Code talkers

The Navaho contribution to the fight for freedom in WW2 remained secret for almost 25 years, but a fast food restaurant lets the secret out.

Travel guides rarely mention fast food restaurants. Why should they when everyone knows what to expect? They are predictable and cheap. But, alongside the route to one prime tourist site is a chain restaurant you should stop at. Kayenta Burger King is in a standard BK building and the food is their normal fare, but mounted on the walls is a display of pictures, news cuttings and narratives about a long-kept secret.

Kayenta, Arizona, is a tiny town at the intersection between highways180 and 163 close to the Utah border. Tourists on their way to Monument Valley pass through the town in droves. It is in Navaho country, and the local Burger King franchisee is a member of that proud and ancient tribe. His pride of ancestry is even greater, however, because his father was a Code Talker.

During the Second World War the opposing nations had a new technology that created both opportunity and threat. Communication was fast - faster than at any time in the history of the world - but both sides could intercept their enemies' messages without needing to catch the messenger. Radio had changed warfare. Commanders could speak direct to front-line troops; but they needed to make sure that the enemy couldn't hear their plans. The solution was to transmit radio messages in code, but any code that could be created mathematically could be cracked with maths, given time. And, even the people who knew the code needed time to create and decode the messages they were sending and receiving. The German "Enigma" code was so complex that they needed a machine to interpret it and they believed their code was unbreakable; but the English deciphered it. America looked for a better solution, and an officer called Philip Johnson suggested Navaho.
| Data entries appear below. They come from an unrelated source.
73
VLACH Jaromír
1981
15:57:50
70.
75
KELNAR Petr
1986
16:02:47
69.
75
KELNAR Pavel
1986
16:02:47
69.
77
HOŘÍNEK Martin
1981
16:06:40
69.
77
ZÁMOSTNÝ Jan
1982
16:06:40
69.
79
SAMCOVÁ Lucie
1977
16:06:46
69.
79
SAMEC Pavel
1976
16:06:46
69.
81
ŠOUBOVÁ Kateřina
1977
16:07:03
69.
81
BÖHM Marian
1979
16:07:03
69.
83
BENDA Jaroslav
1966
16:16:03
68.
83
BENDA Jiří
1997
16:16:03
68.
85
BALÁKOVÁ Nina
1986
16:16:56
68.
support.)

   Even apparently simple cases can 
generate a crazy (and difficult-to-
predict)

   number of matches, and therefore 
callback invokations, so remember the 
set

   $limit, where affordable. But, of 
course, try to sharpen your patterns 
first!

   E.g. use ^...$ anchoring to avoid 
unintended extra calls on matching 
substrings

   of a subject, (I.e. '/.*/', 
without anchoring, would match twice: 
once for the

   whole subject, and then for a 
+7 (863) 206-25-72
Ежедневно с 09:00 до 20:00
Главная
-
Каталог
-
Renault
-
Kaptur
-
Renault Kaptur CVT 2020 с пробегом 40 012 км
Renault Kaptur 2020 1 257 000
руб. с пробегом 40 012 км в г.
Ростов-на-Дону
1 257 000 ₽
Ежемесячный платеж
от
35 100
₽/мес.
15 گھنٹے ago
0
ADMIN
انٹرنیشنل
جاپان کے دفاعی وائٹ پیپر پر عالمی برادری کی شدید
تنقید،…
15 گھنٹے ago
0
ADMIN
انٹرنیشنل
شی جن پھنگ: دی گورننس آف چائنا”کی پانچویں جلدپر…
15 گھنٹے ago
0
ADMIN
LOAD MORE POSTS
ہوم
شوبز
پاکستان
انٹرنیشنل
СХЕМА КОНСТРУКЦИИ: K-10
Navaho is a complex and unusual language and, whilst very much alive in Southwest USA, is virtually unknown in the rest of the world. The Japanese were unlikely to know it, so Philip Johnson's idea was given a try. It was much simpler than using conventional coding methods. They needed Navaho speakers at each end of the line to simply talk to one another. Without maths or machinery they translated the message into plain English - a second language to them, but one they understood from childhood.
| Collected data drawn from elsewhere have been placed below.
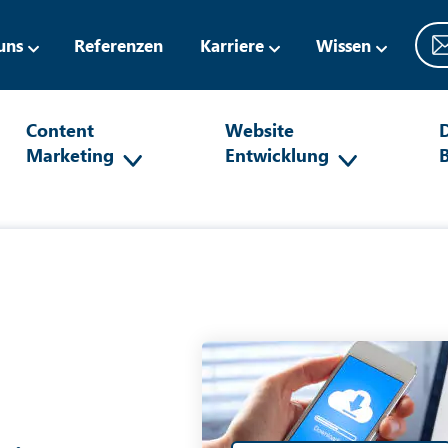
uns
Referenzen
Karriere
Wissen
Content
Website
D
Marketing
Entwicklung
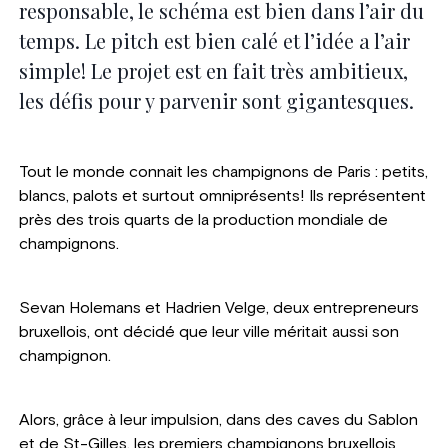
responsable, le schéma est bien dans l’air du
temps. Le pitch est bien calé et l’idée a l’air
simple! Le projet est en fait très ambitieux,
les défis pour y parvenir sont gigantesques.
Tout le monde connait les champignons de Paris : petits,
blancs, palots et surtout omniprésents! Ils représentent
près des trois quarts de la production mondiale de
champignons.
Sevan Holemans et Hadrien Velge, deux entrepreneurs
bruxellois, ont décidé que leur ville méritait aussi son
champignon.
Alors, grâce à leur impulsion, dans des caves du Sablon
et de St-Gilles, les premiers champignons bruxellois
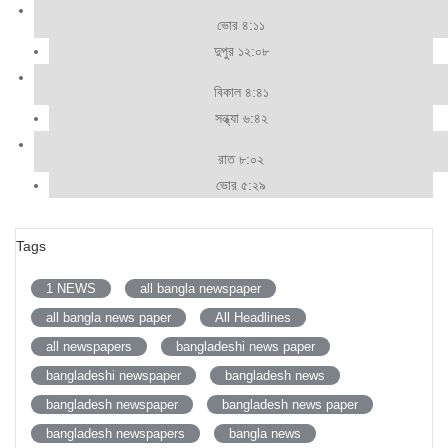
ভোর ৪:১১
দুপুর ১২:০৮
বিকাল ৪:৪১
সন্ধ্যা ৬:৪২
রাত ৮:০২
ভোর ৫:২৯
Tags
1 NEWS
all bangla newspaper
all bangla news paper
All Headlines
all newspapers
bangladeshi news paper
bangladeshi newspaper
bangladesh news
bangladesh newspaper
bangladesh news paper
bangladesh newspapers
bangla news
More than 1,400 Navahos joined the army, navy and marines to serve in the Far East and provide their special help for the war effort. Many of them became actively engaged in the conflict but, fighting or talking, their contribution was a major factor in the course of the conflict. However, their work was secret and remained under wraps until long after the war ended. The secret was eventually revealed in 1969, after which it was possible to honour the survivors and their dead colleagues.
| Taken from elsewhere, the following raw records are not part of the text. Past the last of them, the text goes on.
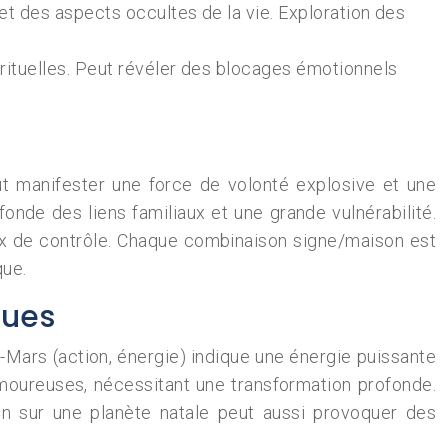
 et des aspects occultes de la vie. Exploration des
irituelles. Peut révéler des blocages émotionnels
ut manifester une force de volonté explosive et une
onde des liens familiaux et une grande vulnérabilité.
ux de contrôle. Chaque combinaison signe/maison est
que.
ques
n-Mars (action, énergie) indique une énergie puissante
moureuses, nécessitant une transformation profonde.
ton sur une planète natale peut aussi provoquer des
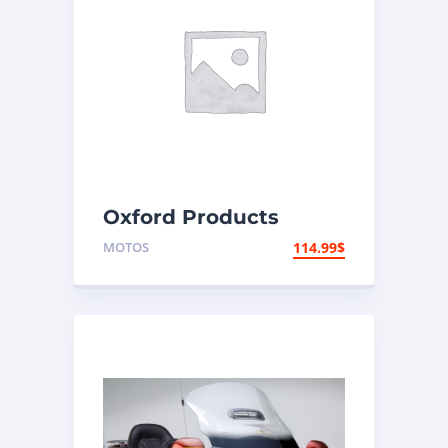
Oxford Products
Coffre arrière
MOTOS
114.99
$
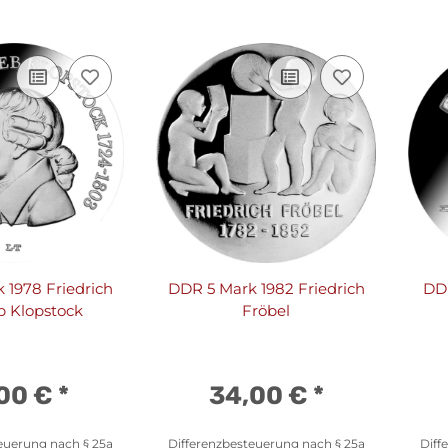
 1978 Friedrich
DDR 5 Mark 1982 Friedrich
DDR
b Klopstock
Fröbel
,00 €
*
34,00 €
*
euerung nach § 25a
Differenzbesteuerung nach § 25a
Diff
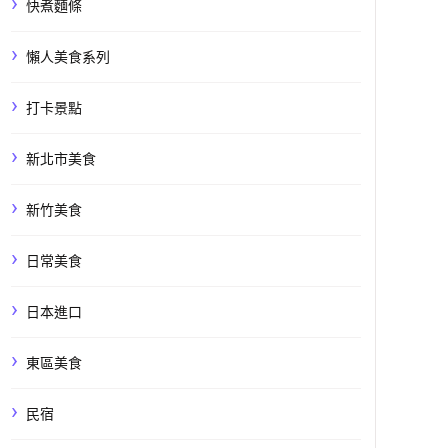
快煮麵條
懶人美食系列
打卡景點
新北市美食
新竹美食
日常美食
日本進口
東區美食
民宿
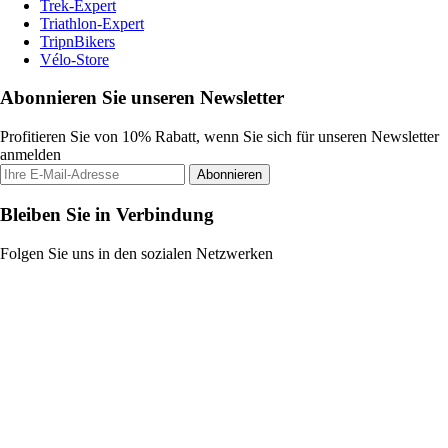
Trek-Expert
Triathlon-Expert
TripnBikers
Vélo-Store
Abonnieren Sie unseren Newsletter
Profitieren Sie von 10% Rabatt, wenn Sie sich für unseren Newsletter
anmelden
Abonnieren
Bleiben Sie in Verbindung
Folgen Sie uns in den sozialen Netzwerken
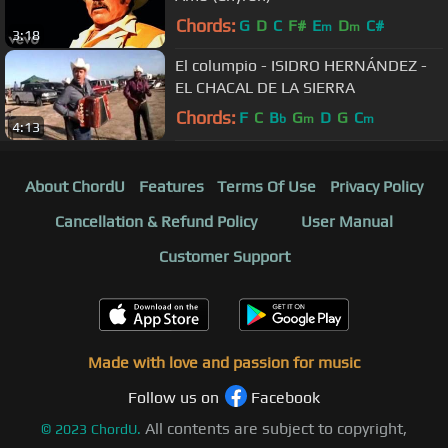
Chords:
G
D
C
F#
E
D
C#
m
m
3:18
El columpio - ISIDRO HERNÁNDEZ -
EL CHACAL DE LA SIERRA
Chords:
F
C
B
G
D
G
C
b
m
m
4:13
About ChordU
Features
Terms Of Use
Privacy Policy
Cancellation & Refund Policy
User Manual
Customer Support
Made with love and passion for music
Follow us on
Facebook
All contents are subject to copyright,
©
2023
ChordU.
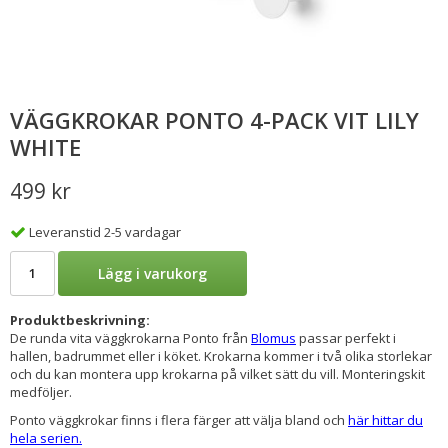
VÄGGKROKAR PONTO 4-PACK VIT LILY
WHITE
499 kr
Leveranstid 2-5 vardagar
Lägg i varukorg
Produktbeskrivning:
De runda vita väggkrokarna Ponto från
Blomus
passar perfekt i
hallen, badrummet eller i köket. Krokarna kommer i två olika storlekar
och du kan montera upp krokarna på vilket sätt du vill. Monteringskit
medföljer.
Ponto väggkrokar finns i flera färger att välja bland och
här hittar du
hela serien.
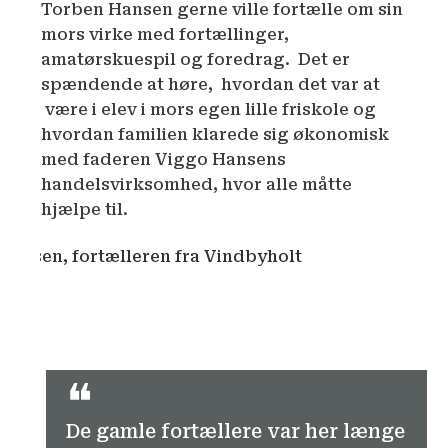
Torben Hansen gerne ville fortælle om sin
mors virke med fortællinger,
amatørskuespil og foredrag. Det er
spændende at høre, hvordan det var at
være i elev i mors egen lille friskole og
hvordan familien klarede sig økonomisk
med faderen Viggo Hansens
handelsvirksomhed, hvor alle måtte
hjælpe til.
❝
De gamle fortællere var her længe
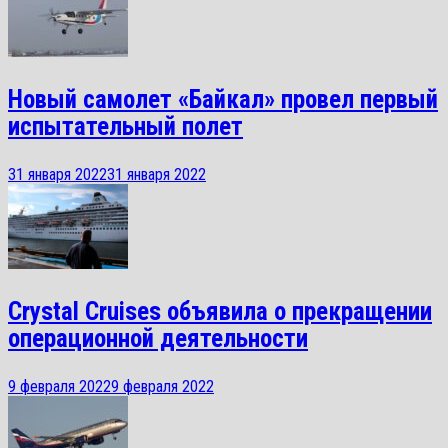
Новый самолет «Байкал» провел первый
испытательный полет
31 января 2022
31 января 2022
Crystal Cruises объявила о прекращении
операционной деятельности
9 февраля 2022
9 февраля 2022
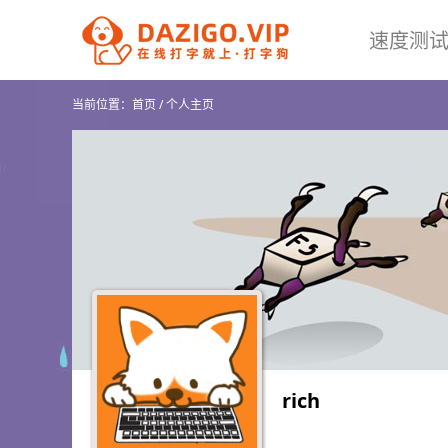
速度测
当前位置：
首页
/
个人主页
rich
At the end of the war, the Code Talkers put aside their uniforms, left their military quarters and headed back to the hogans and homesteads of the Navaho reservations. They were brave men, risking everything for a nation that had not always been kind to their people. They and their families have reason to be proud of their contribution to world freedom - which is why you can see a big notice outside the Kayenta Burger King.

If you visit Monument Valley, allow yourself an extra hour to stop by at the BK on highway 163. The food is predictable and cheap, but the memory is priceless.